Sınırda kişilik bozukluğunda , devalüasyon sıklıkla idealizasyon ile değişmektedir. Mesela, BPD'si olan bir kişi, bu kişinin idealize edilmesi - sevilen bir kişi için büyük bir hayranlıktan - bu kişiye karşı yoğun bir öfke ya da hoşnutsuzluğa - o kişinin devalüasyonuna geçebilir.

BPD'de bulunan idealizasyon ve devalüasyon arasındaki bu vahşi değişim, hem düşünme hem de duygu regülasyonunda bir rahatsızlığa işaret eden bölünme olarak bilinir. Bilimsel veriler bu bölünmenin prefrontal kortekste aktivasyonla bağlantılı olduğunu gösterir - beyninizin kişiliğe bağlı ön kısmı - ve amigdala - beyninizin duygusal algı ve ifadeyi kontrol eden kısmı.

Diğer Kişilik Bozukluklarında Devalüasyon ve İdealizasyon

Devalüasyon sınırda kişilik bozukluğu olan kişilerle sınırlı değildir. Diğer kişilik bozukluklarında, özellikle antisosyal kişilik bozukluğunda veya narsisistik kişilik bozukluğunda görülebilir.

İdealleştirme bazen narsisistik kişilik bozukluğunda, özellikle kendini veya tedavi edici terapiste de görülür. Bölünme ya da idealizasyon ile devalüasyon arasındaki hızlı dalgalanma, borderline kişilik bozukluğunda klasik olarak görülmektedir.

Bu benim için ne anlama geliyor?

Devalüasyon ve idealizasyon, borderline kişilik bozukluğunda yaygın olarak kullanılan savunma mekanizmalarıdır. Bu, sadece bu savunma mekanizmalarına dahil olmanızın, BPD'niz olduğu anlamına gelmediği anlamına gelir - bu sadece bu bozukluğun bir özelliği.

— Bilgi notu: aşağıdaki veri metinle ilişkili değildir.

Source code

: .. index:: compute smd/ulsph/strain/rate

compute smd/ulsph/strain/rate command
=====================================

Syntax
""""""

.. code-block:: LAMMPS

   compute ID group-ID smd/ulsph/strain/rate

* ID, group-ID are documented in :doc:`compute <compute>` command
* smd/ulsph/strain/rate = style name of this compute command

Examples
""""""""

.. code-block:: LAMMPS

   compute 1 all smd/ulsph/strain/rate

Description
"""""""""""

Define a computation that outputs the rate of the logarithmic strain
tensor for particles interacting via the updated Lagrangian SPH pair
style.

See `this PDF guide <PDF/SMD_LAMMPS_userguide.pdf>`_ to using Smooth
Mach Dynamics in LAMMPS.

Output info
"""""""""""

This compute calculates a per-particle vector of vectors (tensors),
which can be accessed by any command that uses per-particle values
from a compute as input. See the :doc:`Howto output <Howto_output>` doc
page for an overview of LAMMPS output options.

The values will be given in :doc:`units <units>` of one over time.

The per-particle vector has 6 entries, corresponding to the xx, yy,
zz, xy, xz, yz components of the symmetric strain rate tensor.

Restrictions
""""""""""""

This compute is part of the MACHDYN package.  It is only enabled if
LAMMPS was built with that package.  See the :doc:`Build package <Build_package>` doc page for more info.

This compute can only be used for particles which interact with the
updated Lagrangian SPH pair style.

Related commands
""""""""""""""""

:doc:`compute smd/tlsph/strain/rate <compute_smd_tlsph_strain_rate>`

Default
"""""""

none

Duygusal çatışma veya stresle başa çıkmak için bunlarla başa çıkma stratejileri kullandığınızdan endişe ediyorsanız doktorunuzla veya bir terapistle konuşun.

> Kaynaklar:

> Pec O, Bob P ve Raboch J. Şizofreni ve Borderline Kişilik Bozukluğunda Ayrılma. PLoS Bir. 2014; 9 (3): e91228.

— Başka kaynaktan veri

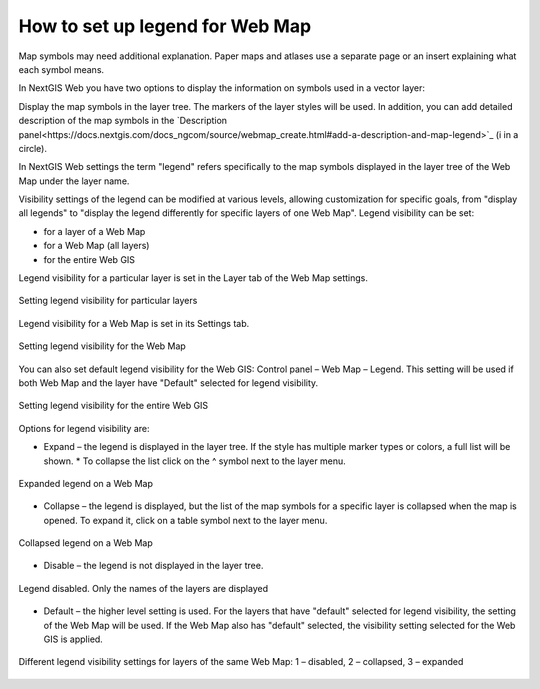 .. sectionauthor:: Юлия Григоренко <grigorenko.j@gmail.com>

.. _ngcom_webmap_legend:

How to set up legend for Web Map
=====================


Map symbols may need additional explanation. Paper maps and atlases use a separate page or an insert explaining what each symbol means. 

In NextGIS Web you have two options to display the information on symbols used in a vector layer:

Display the map symbols in the layer tree. The markers of the layer styles will be used.
In addition, you can add detailed description of the map symbols in the `Description panel<https://docs.nextgis.com/docs_ngcom/source/webmap_create.html#add-a-description-and-map-legend>`_  (i in a circle).

In NextGIS Web settings the term "legend" refers specifically to the map symbols displayed in the layer tree of the Web Map under the layer name.

Visibility settings of the legend can be modified at various levels, allowing customization for specific goals, from "display all legends" to "display the legend differently for specific layers of one Web Map". Legend visibility can be set: 

* for a layer of a Web Map
* for a Web Map (all layers)
* for the entire Web GIS

Legend visibility for a particular layer is set in the Layer tab of the Web Map settings.

.. figure:: _static/ngw_legend_map_layers_en.png
   :name: ngw_legend_map_layers_pic
   :align: center
   :width: 20cm

   Setting legend visibility for particular layers

Legend visibility for a Web Map is set in its Settings tab.

.. figure:: _static/ngw_legend_map_settings_en.png
   :name: ngw_legend_map_settings_pic
   :align: center
   :width: 20cm
   
   Setting legend visibility for the Web Map


You can also set default legend visibility for the Web GIS: Control panel – Web Map – Legend. This setting will be used if both Web Map and the layer have "Default" selected for legend visibility.

.. figure:: _static/ngw_legend_webgis_en.png
   :name: ngw_legend_webgis_pic
   :align: center
   :width: 20cm
   
   Setting legend visibility for the entire Web GIS

Options for legend visibility are:

* Expand – the legend is displayed in the layer tree. If the style has multiple marker types or colors, a full list will be shown. * To collapse the list click on the ^ symbol next to the layer menu.

.. figure:: _static/ngw_legend_full_view_en.png
   :name: ngw_legend_full_view_pic
   :align: center
   :width: 20cm
   
   Expanded legend on a Web Map

* Collapse – the legend is displayed, but the list of the map symbols for a specific layer is collapsed when the map is opened. To expand it, click on a table symbol next to the layer menu.

.. figure:: _static/ngw_legend_min_view_en.png
   :name: ngw_legend_min_view_pic
   :align: center
   :width: 20cm
   
   Collapsed legend on a Web Map

* Disable – the legend is not displayed in the layer tree.

.. figure:: _static/ngw_legend_disabled_en.png
   :name: ngw_legend_disabled_pic
   :align: center
   :width: 20cm
   
   Legend disabled. Only the names of the layers are displayed

* Default – the higher level setting is used. For the layers that have "default" selected for legend visibility, the setting of the Web Map will be used. If the Web Map also has "default" selected, the visibility setting selected for the Web GIS is applied.

.. figure:: _static/ngw_legend_mixed_en.png
   :name: ngw_legend_mixed_pic
   :align: center
   :width: 20cm
   
   Different legend visibility settings for layers of the same Web Map: 1 – disabled, 2 – collapsed, 3 – expanded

> Perry JC, Presniak MD ve Olson TR. Şizotipal, Borderline, Antisosyal ve Narsisistik Kişilik Bozukluklarında Savunma Mekanizmaları. Psikiyatri. 2013; 76 (1): 32-52.

> Sadock BJ & Kaplan HI. Kaplan & Sadock'ın Psikiyatri Olgusu: Davranış Bilimleri / Klinik Psikiyatri. Onuncu Sürüm . Philadelphia, PA: Lippincott Williams ve Wilkins. 2007.

> Zanarini MC, Frankenburg FR, Fitzmaurice G. Borderline Kişilik Bozukluğu ve Eksen II Karşılaştırmalı Olgular Tarafından Bildirilen Takip Edici Hastaların 16 Yıllık Aşırı Takibi: Raporun Tanımı ve Önemi. Am J Psikiyatri . 2013; 170 (1): 111-120.